Sono state finalmente individuate le cellule responsabili dei casi più gravi di artrite reumatoide. A firmare la scoperta, i ricercatori della Facoltà di Medicina dell’Università Cattolica di Roma. Grazie alla loro intuizione le persone affette dalla grave malattia autoimmune, che non rispondono alle terapie oggi in uso, potrebbero beneficiare di nuovi farmaci e trattamenti più personalizzati. Le cellule colpevoli sono linfociti B “duri a morire” che, resistendo tantissimo alle cure standard, riescono a operare un danno molto più consistente alle articolazioni. L’importante risultato è frutto di uno studio condotto da Gianfranco Ferraccioli, docente di Reumatologia e responsabile dell’Unità operativa di Reumatologia dell’Università Cattolica- Policlinico A. Gemelli di Roma, pubblicato sulla rivista internazionale “Molecular Medicine”.
L'artrite reumatoide è una malattia infiammatoria cronica che colpisce in particolare le articolazioni, ma spesso coinvolge cute, occhi, polmoni, cuore, reni e peggiora progressivamente se non si interviene subito. Provoca dolore e gonfiore a mani, piedi, dita, ginocchia, gomiti e collo. Il processo infiammatorio causa l'erosione e la graduale distruzione della cartilagine e può arrivare fino all'osso. La malattia è causata da una risposta immunitaria anomala dell'organismo, che innesca un meccanismo di auto-distruzione dei tessuti articolari. In Italia 180.000-240.000 persone soffrono di artrite reumatoide.
«Il 25-30% dei pazienti ha una forma più grave di malattia e non trae un forte giovamento dalla terapia - ha spiegato il professor Ferraccioli - questi pazienti non vanno in remissione completa, quindi devono fare terapie sempre più aggressive».
Adesso è stato individuato il colpevole di questa prognosi più grave: si tratta di una particolare popolazione di linfociti B, che producono gli autoanticorpi tipici della malattia. Questi linfociti B più aggressivi sono identificabili in quanto espongono sulla propria membrana, come una “bandierina” di riconoscimento, una proteina particolare, chiamata “Zap-70”. Queste cellule non sono nuove ai medici perché sono presenti anche in alcune forme di leucemia (leucemia linfatica cronica) ed esistono già dei farmaci utilizzati nella malattia ematologica per combatterle. Il motivo della loro maggiore aggressività è che sopravvivono molto più delle altre cellule, producendo quindi un’infiammazione persistente e un danno articolare maggiore.
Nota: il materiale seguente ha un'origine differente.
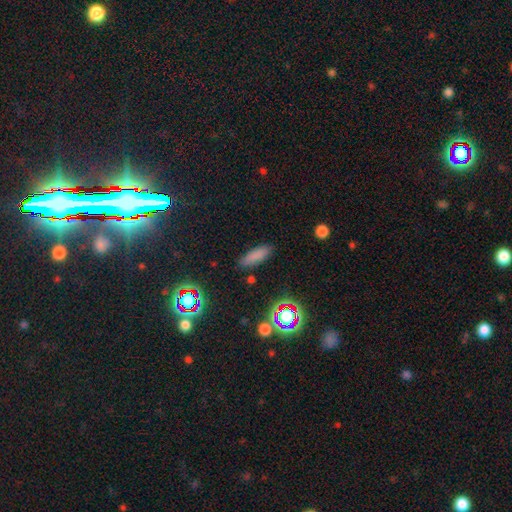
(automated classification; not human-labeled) The model was most divided on "how rounded": cigar-shaped: 49%, in between: 48%, round: 2%. More confident: merging — none (85%); smooth or featured — smooth (78%).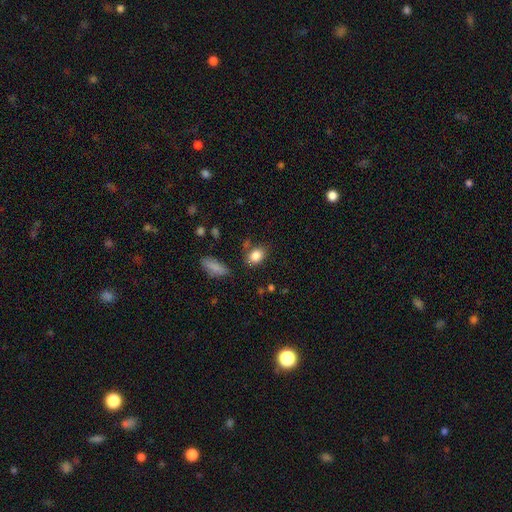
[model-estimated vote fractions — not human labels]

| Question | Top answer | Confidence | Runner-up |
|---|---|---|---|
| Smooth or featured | smooth | 84% | star or artifact (9%) |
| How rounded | in between | 75% | round (24%) |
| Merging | none | 74% | minor disturbance (16%) |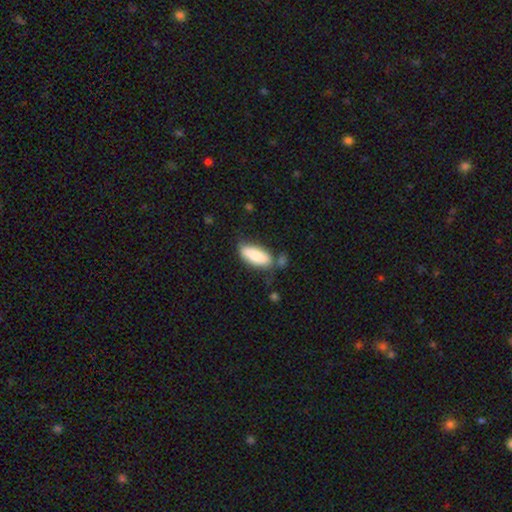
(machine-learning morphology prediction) This is clearly a smooth galaxy (84%). How rounded: likely in between (77%). Merging: likely none (63%).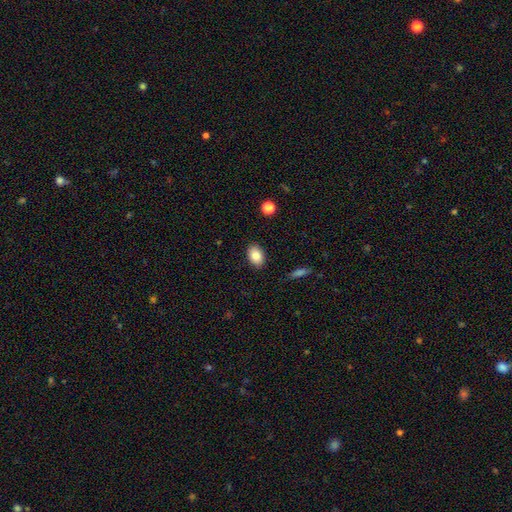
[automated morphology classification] Overall: smooth (84%). How rounded: in between (84%). Merging: none (88%).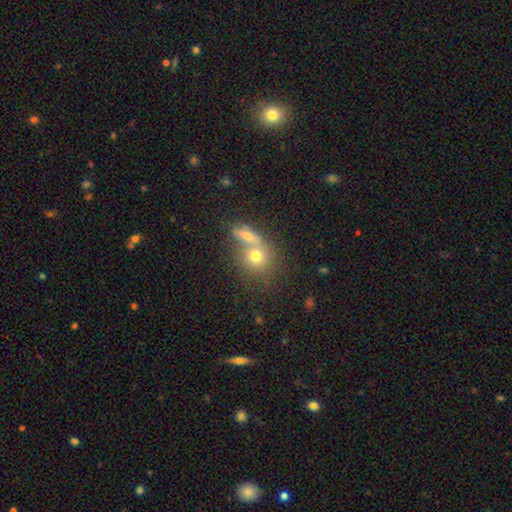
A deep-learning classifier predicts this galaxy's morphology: Smooth or featured: smooth — 71% (featured or disk — 18%)
How rounded: round — 77% (in between — 20%)
Merging: merger — 47% (none — 41%)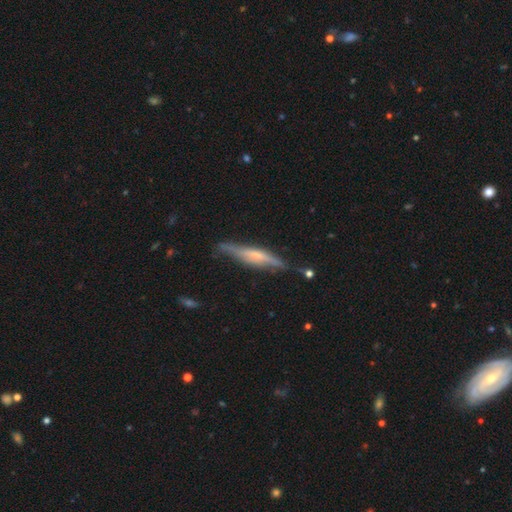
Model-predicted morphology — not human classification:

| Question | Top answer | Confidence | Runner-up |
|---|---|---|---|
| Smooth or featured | featured or disk | 66% | smooth (27%) |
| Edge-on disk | yes | 94% | no (6%) |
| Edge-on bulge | rounded | 42% | boxy (34%) |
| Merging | none | 73% | minor disturbance (19%) |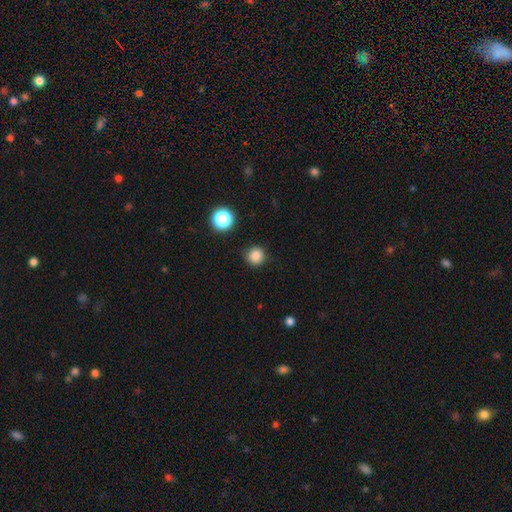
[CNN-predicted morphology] type=smooth (84%); roundness=round (93%); merging=none (88%).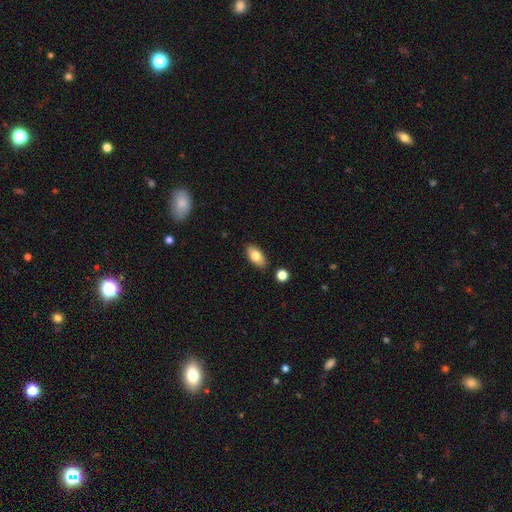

La scoperta è frutto di una astuta intuizione dei ricercatori della facoltà di Medicina dell’Università Cattolica di Roma: «Il nostro sospetto sul conto di queste cellule ha preso le mosse dal fatto che i pazienti con leucemia linfatica cronica in alcuni casi sviluppano malattie autoimmuni – ha aggiunto il professor Ferraccioli - quindi abbiamo pensato che potesse esserci qualche collegamento tra la leucemia e l’autoimmunità». Basandosi su ciò gli esperti hanno passato al setaccio tutti i linfociti B autoimmuni di vari pazienti con artrite reumatoide più o meno grave e visto che nei casi più gravi era, guarda caso, presente anche la cellula B malata contrassegnata da Zap-70 che si ritrova in alcune leucemie.
Il sospetto dei ricercatori ha dunque trovato conferma in questa verifica, aprendo la strada a nuove possibilità di cure sempre più personalizzate: «Stiamo studiando anche dei farmaci che possono attaccare queste cellule tramite la proteina Zap-70 che espongono al loro interno e che ci serve per riconoscerle – ha anticipato il professor Ferraccioli – questi farmaci sono già in uso per alcune leucemie, quindi l’iter di approvazione per il loro uso contro l’artrite reumatoide, se si dimostrassero efficaci contro di essa, sarebbe ben più breve. Queste cellule - ha concluso - non sono responsabili solo dell’aggressività dell’artrite reumatoide, ma anche in caso di altre malattie autoimmuni gravi come il lupus e la sclerodermia».